Extracted data entries:
+ + + + + + +
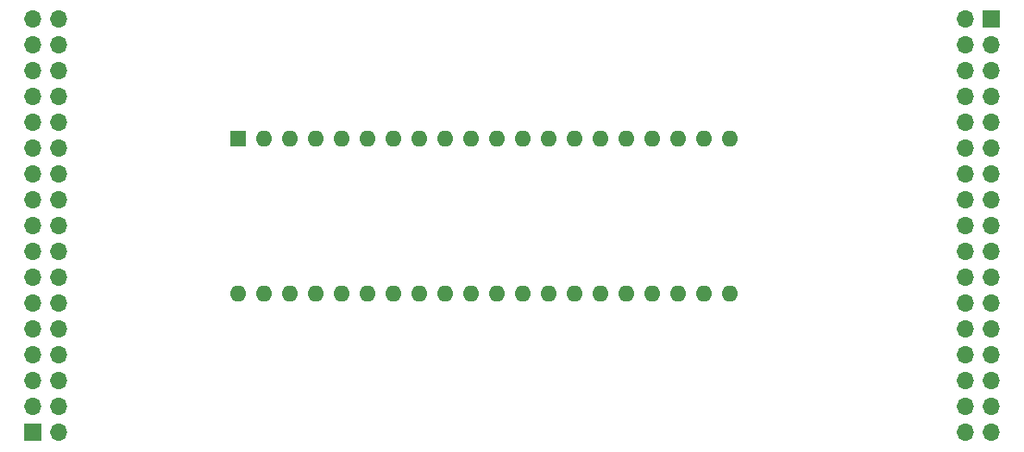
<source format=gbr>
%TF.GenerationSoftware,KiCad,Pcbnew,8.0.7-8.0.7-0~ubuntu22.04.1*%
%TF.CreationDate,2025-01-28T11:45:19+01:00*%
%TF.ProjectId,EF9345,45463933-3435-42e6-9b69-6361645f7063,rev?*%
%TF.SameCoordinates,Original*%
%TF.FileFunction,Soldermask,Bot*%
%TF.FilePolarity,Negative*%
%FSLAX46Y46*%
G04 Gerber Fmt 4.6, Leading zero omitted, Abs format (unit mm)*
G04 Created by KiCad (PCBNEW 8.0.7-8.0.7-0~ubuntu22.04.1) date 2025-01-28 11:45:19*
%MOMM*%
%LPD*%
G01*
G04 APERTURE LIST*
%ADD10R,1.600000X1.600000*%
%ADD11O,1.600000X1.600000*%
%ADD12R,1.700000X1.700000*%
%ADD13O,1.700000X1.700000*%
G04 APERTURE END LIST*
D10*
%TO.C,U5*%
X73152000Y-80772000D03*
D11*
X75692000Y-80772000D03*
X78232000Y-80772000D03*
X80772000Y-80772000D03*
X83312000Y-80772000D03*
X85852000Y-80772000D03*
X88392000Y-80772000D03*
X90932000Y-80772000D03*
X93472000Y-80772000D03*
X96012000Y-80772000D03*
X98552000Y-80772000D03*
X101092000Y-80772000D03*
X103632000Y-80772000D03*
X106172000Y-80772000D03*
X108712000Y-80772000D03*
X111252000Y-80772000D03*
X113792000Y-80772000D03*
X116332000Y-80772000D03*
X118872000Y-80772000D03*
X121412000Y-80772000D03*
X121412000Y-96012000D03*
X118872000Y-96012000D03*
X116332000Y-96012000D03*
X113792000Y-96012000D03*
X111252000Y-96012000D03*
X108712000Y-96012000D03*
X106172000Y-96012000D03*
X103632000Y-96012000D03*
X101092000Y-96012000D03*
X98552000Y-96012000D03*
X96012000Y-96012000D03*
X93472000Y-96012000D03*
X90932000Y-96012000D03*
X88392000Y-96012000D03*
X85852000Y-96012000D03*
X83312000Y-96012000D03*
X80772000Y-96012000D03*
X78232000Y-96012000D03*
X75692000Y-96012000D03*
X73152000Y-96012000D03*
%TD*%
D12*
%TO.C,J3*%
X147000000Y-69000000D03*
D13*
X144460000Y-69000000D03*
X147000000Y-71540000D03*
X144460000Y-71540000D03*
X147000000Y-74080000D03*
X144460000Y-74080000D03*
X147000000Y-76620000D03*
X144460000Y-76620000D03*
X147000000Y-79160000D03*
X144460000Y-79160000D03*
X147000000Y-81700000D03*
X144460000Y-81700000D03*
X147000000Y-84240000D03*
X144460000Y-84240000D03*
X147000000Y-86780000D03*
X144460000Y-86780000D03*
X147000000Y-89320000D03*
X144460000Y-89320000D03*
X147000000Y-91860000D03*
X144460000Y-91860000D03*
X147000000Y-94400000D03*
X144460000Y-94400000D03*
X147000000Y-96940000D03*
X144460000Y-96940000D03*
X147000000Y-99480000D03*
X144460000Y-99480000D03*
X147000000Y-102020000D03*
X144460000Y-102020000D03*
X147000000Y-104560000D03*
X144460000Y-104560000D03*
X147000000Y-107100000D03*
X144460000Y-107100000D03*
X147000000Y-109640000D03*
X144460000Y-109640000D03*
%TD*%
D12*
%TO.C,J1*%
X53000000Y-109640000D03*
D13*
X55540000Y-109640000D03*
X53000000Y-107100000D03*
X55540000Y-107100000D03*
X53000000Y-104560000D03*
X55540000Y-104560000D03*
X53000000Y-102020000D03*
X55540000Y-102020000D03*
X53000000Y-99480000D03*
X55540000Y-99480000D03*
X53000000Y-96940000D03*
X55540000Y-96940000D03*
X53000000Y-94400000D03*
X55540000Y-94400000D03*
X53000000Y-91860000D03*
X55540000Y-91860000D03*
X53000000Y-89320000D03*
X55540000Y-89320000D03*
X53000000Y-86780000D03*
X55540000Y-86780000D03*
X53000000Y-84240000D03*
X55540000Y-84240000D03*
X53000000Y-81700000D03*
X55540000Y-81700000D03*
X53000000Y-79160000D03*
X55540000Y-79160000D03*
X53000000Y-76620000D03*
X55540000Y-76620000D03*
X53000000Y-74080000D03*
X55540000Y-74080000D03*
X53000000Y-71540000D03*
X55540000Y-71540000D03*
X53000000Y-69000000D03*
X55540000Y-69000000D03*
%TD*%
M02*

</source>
+ + + + + + +
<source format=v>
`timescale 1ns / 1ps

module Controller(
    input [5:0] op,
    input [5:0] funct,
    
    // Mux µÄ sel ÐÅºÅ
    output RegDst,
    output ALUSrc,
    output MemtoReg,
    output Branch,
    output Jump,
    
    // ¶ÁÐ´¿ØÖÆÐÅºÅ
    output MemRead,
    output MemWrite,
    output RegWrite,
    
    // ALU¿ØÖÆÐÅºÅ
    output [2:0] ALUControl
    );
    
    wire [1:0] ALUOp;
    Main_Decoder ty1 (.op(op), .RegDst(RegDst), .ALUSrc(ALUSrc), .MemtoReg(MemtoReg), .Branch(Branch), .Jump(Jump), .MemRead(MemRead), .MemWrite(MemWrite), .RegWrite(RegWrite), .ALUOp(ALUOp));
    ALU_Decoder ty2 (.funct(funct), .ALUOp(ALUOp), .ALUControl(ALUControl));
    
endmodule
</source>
+ + + + + + +
Brief:
When the line with "<source format=gbr>" is reached in the data above, begin copying, and stop after the line with "X83312000Y-80772000D03*"; copy each line exactly, both ends included.

Solved exercise:
<source format=gbr>
%TF.GenerationSoftware,KiCad,Pcbnew,8.0.7-8.0.7-0~ubuntu22.04.1*%
%TF.CreationDate,2025-01-28T11:45:19+01:00*%
%TF.ProjectId,EF9345,45463933-3435-42e6-9b69-6361645f7063,rev?*%
%TF.SameCoordinates,Original*%
%TF.FileFunction,Soldermask,Bot*%
%TF.FilePolarity,Negative*%
%FSLAX46Y46*%
G04 Gerber Fmt 4.6, Leading zero omitted, Abs format (unit mm)*
G04 Created by KiCad (PCBNEW 8.0.7-8.0.7-0~ubuntu22.04.1) date 2025-01-28 11:45:19*
%MOMM*%
%LPD*%
G01*
G04 APERTURE LIST*
%ADD10R,1.600000X1.600000*%
%ADD11O,1.600000X1.600000*%
%ADD12R,1.700000X1.700000*%
%ADD13O,1.700000X1.700000*%
G04 APERTURE END LIST*
D10*
%TO.C,U5*%
X73152000Y-80772000D03*
D11*
X75692000Y-80772000D03*
X78232000Y-80772000D03*
X80772000Y-80772000D03*
X83312000Y-80772000D03*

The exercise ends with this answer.